## Work instruction
Look through the data below and output, unchanged, every line from the one holding "left wrist: (124, 118)" through the one holding "left wrist: (358, 203)", inclusive. Skip the pictures.

━━━ Records provided ━━━

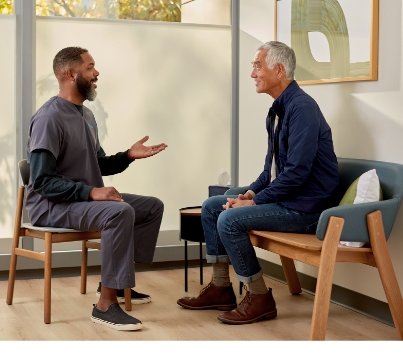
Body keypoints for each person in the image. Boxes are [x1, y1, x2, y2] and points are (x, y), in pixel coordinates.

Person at [177, 41, 339, 325]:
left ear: (278, 70)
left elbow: (297, 173)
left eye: (257, 65)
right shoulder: (277, 111)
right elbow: (271, 171)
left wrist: (253, 202)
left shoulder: (303, 109)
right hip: (288, 200)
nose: (252, 73)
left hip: (307, 209)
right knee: (212, 206)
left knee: (228, 220)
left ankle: (260, 297)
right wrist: (251, 191)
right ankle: (221, 288)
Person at [26, 46, 167, 331]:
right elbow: (41, 180)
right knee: (119, 213)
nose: (96, 73)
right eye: (90, 68)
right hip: (52, 205)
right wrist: (90, 192)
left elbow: (98, 163)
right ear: (70, 73)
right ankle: (105, 305)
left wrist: (128, 155)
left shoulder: (86, 115)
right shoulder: (48, 118)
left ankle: (114, 283)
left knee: (151, 207)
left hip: (80, 202)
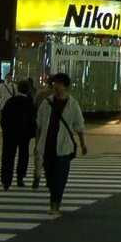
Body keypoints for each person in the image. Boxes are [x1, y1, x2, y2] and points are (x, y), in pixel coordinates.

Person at [35, 73, 86, 216]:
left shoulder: (72, 104)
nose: (55, 86)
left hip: (64, 147)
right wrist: (37, 142)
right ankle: (54, 199)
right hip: (47, 146)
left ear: (65, 86)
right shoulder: (46, 103)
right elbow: (38, 123)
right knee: (50, 177)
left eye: (58, 83)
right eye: (54, 83)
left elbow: (79, 125)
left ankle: (55, 205)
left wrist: (83, 144)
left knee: (61, 178)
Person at [0, 79, 37, 190]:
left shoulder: (10, 101)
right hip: (24, 134)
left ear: (18, 88)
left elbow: (4, 118)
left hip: (9, 133)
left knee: (8, 155)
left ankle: (6, 180)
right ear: (28, 90)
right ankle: (20, 177)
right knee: (23, 155)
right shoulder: (29, 103)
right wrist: (31, 133)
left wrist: (5, 129)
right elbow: (32, 119)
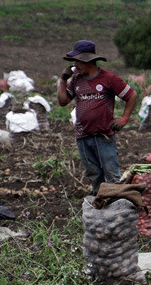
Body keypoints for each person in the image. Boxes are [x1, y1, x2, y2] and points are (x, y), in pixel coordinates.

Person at [56, 40, 138, 195]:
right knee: (94, 175)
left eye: (77, 61)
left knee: (112, 174)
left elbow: (131, 95)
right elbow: (63, 101)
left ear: (88, 60)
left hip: (103, 136)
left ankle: (117, 204)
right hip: (83, 137)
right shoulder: (76, 80)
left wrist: (124, 118)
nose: (75, 65)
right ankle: (99, 202)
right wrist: (63, 80)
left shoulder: (108, 78)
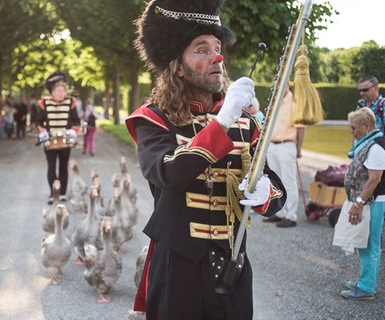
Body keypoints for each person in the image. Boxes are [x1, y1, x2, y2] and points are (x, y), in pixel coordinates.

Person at [125, 0, 287, 318]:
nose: (217, 57)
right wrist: (222, 121)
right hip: (177, 267)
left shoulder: (247, 124)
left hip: (233, 264)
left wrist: (266, 193)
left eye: (217, 46)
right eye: (201, 49)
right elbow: (166, 172)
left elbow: (278, 193)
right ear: (177, 65)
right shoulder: (152, 119)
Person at [337, 107, 385, 300]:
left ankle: (366, 288)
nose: (352, 131)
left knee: (370, 245)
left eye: (354, 127)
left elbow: (374, 179)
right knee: (365, 243)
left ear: (366, 126)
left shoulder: (376, 147)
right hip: (368, 202)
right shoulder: (369, 143)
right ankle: (365, 282)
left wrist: (358, 203)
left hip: (373, 202)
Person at [35, 71, 81, 205]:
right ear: (53, 92)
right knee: (51, 166)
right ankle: (52, 192)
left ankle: (62, 193)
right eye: (58, 91)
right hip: (50, 141)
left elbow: (76, 121)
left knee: (63, 167)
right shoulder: (44, 103)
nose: (61, 93)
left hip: (65, 140)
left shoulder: (70, 102)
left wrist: (73, 131)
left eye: (63, 91)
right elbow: (37, 122)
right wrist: (42, 131)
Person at [263, 84, 306, 228]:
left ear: (287, 85)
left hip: (287, 144)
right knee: (275, 180)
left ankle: (291, 215)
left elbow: (301, 127)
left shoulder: (295, 102)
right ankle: (280, 212)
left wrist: (298, 149)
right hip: (273, 145)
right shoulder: (274, 102)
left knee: (289, 181)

━━━

## Answer for this exercise
left wrist: (124, 118)
nose: (75, 65)
right ankle: (99, 202)
right wrist: (63, 80)
left shoulder: (108, 78)
Body keypoints for each person in the image. Boxes are [x1, y1, x2, y2] and points are (x, y), in pixel coordinates.

Person at [125, 0, 287, 318]:
nose: (217, 57)
right wrist: (222, 121)
right hip: (177, 267)
left shoulder: (247, 124)
left hip: (233, 264)
left wrist: (266, 193)
left eye: (217, 46)
right eye: (201, 49)
right elbow: (166, 172)
left elbow: (278, 193)
right ear: (177, 65)
right shoulder: (152, 119)
Person at [337, 107, 385, 300]:
left ankle: (366, 288)
nose: (352, 131)
left knee: (370, 245)
left eye: (354, 127)
left elbow: (374, 179)
right knee: (365, 243)
left ear: (366, 126)
left shoulder: (376, 147)
right hip: (368, 202)
right shoulder: (369, 143)
right ankle: (365, 282)
left wrist: (358, 203)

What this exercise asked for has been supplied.